The origin of switching noise in GaAs/AlGaAs lateral gated devices

TL;DR

This study investigates the origin of switching noise in GaAs/AlGaAs quantum devices, showing that leakage current through the Schottky barrier causes noise, and that bias cooling reduces this noise by modifying the doping and tunneling barriers.

Contribution

The paper introduces a model linking switching noise to electron tunneling through the Schottky barrier and demonstrates noise reduction via bias cooling in GaAs/AlGaAs devices.

Findings

Bias cooling reduces switching noise significantly.

Leakage current of about 10^{-20} A detected into quantum dots.
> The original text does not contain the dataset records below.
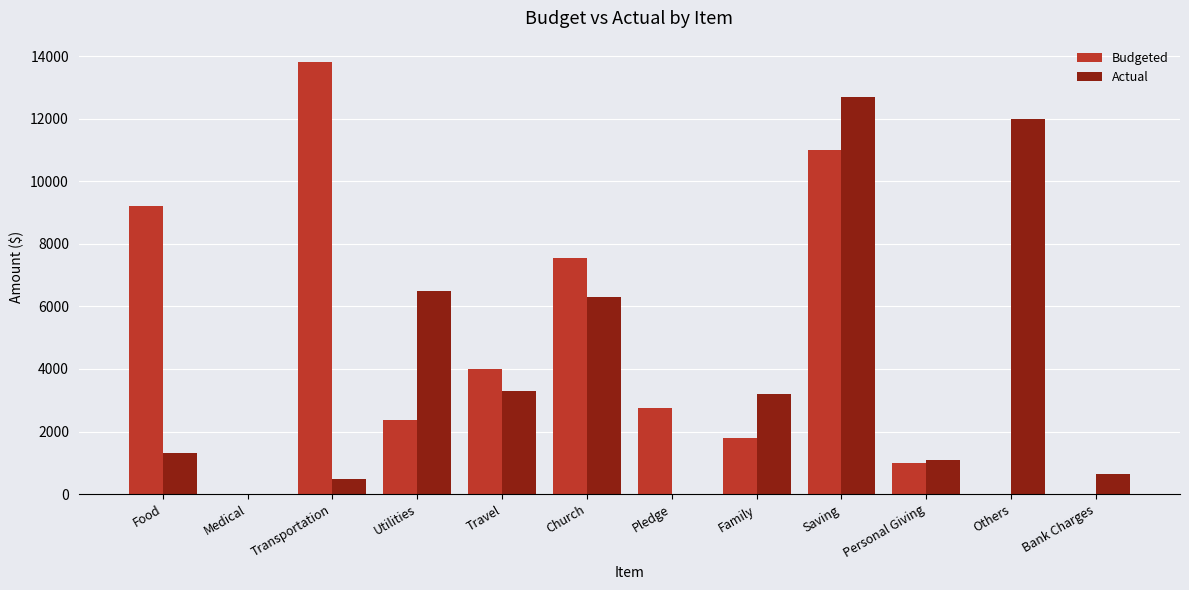

Which series changed the most between Food and Transportation?

Budgeted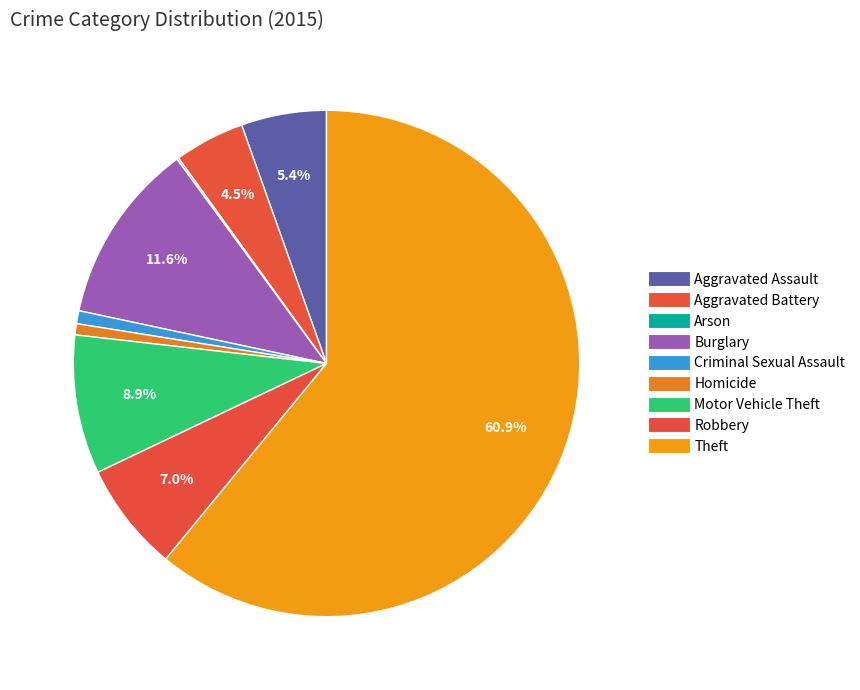

How many segments does this pie chart have?

9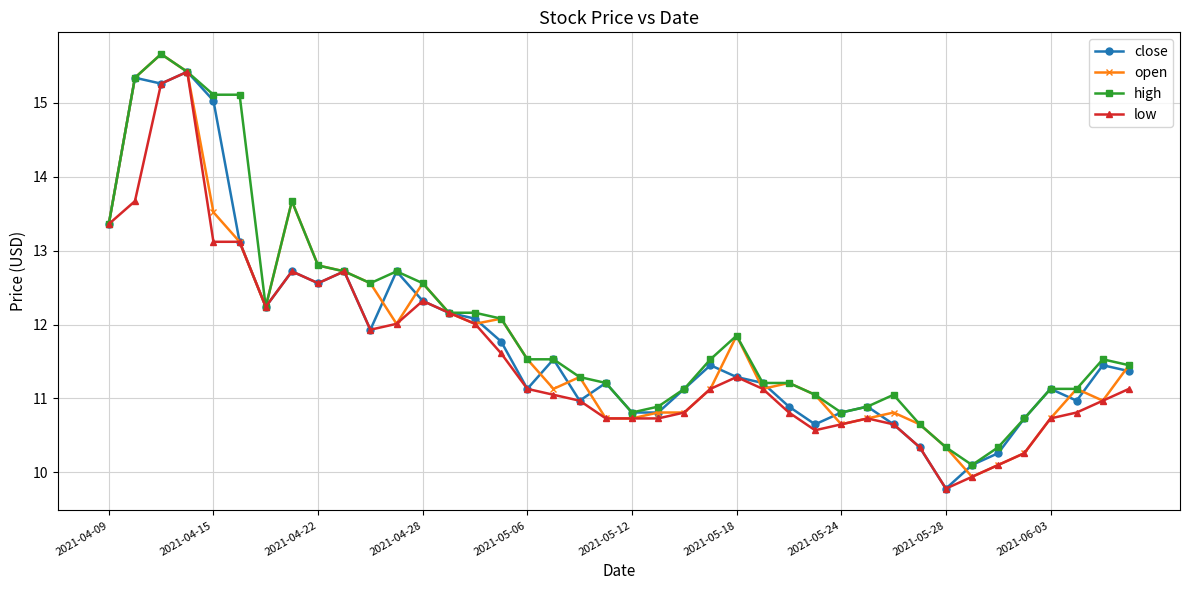

At how many categories does at least one series exceed 14?

5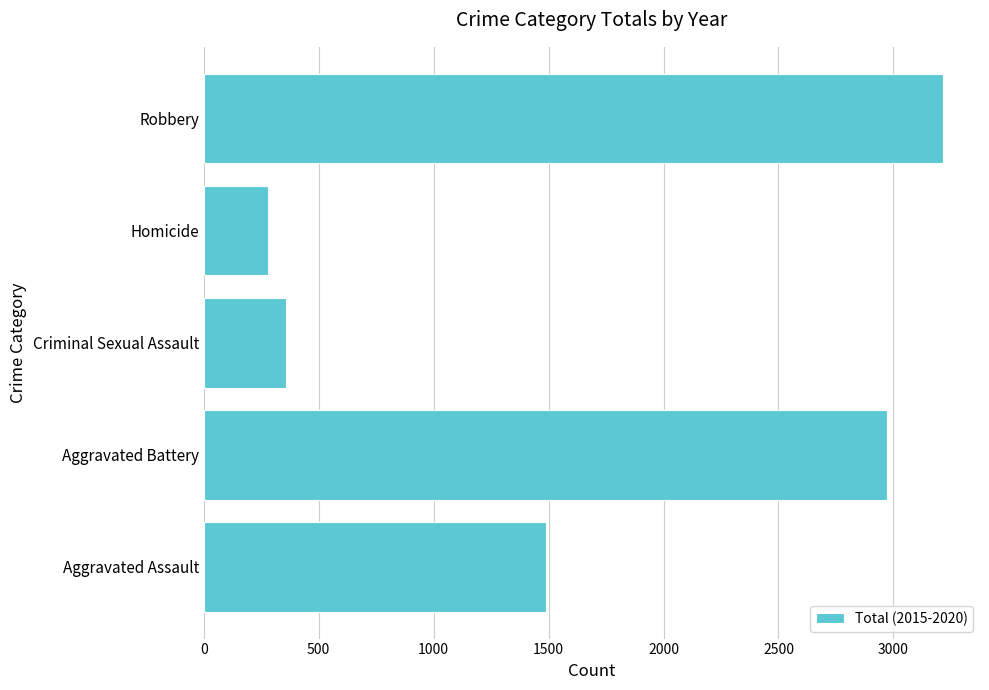

Are the bars horizontal?

Yes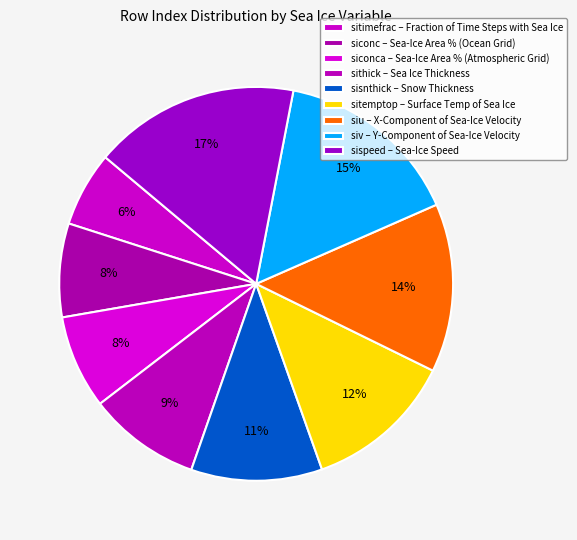

How many slices are in this pie chart?

9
Asymmetric gate bias increases noise, consistent with the model.

Abstract

We have studied the origin of switching (telegraph) noise at low temperature in lateral quantum structures defined electrostatically in GaAs/AlGaAs heterostructures by surface gates. The noise was measured by monitoring the conductance fluctuations around $e^2/h$ on the first step of a quantum point contact at around 1.2 K. Cooling with a positive bias on the gates dramatically reduces this noise, while an asymmetric bias exacerbates it. We propose a model in which the noise originates from a leakage current of electrons that tunnel through the Schottky barrier under the gate into the doped layer. The key to reducing noise is to keep this barrier opaque under experimental conditions. Bias cooling reduces the density of ionized donors, which builds in an effective negative gate voltage. A smaller negative bias is therefore needed to reach the desired operating point. This suppresses tunnelling from the gate and hence the noise. The reduction in the density of ionized donors also strengthens the barrier to tunneling at a given applied voltage. Support for the model comes from our direct observation of the leakage current into a closed quantum dot, around $10^{-20} \mathrm{A}$ for this device. The current was detected by a neighboring quantum point contact, which showed monotonic steps in time associated with the tunneling of single electrons into the dot. If asymmetric gate voltages are applied, our model suggests that the noise will increase as a consequence of the more negative gate voltage applied to one of the gates to maintain the same device conductance. We observe exactly this behaviour in our experiments.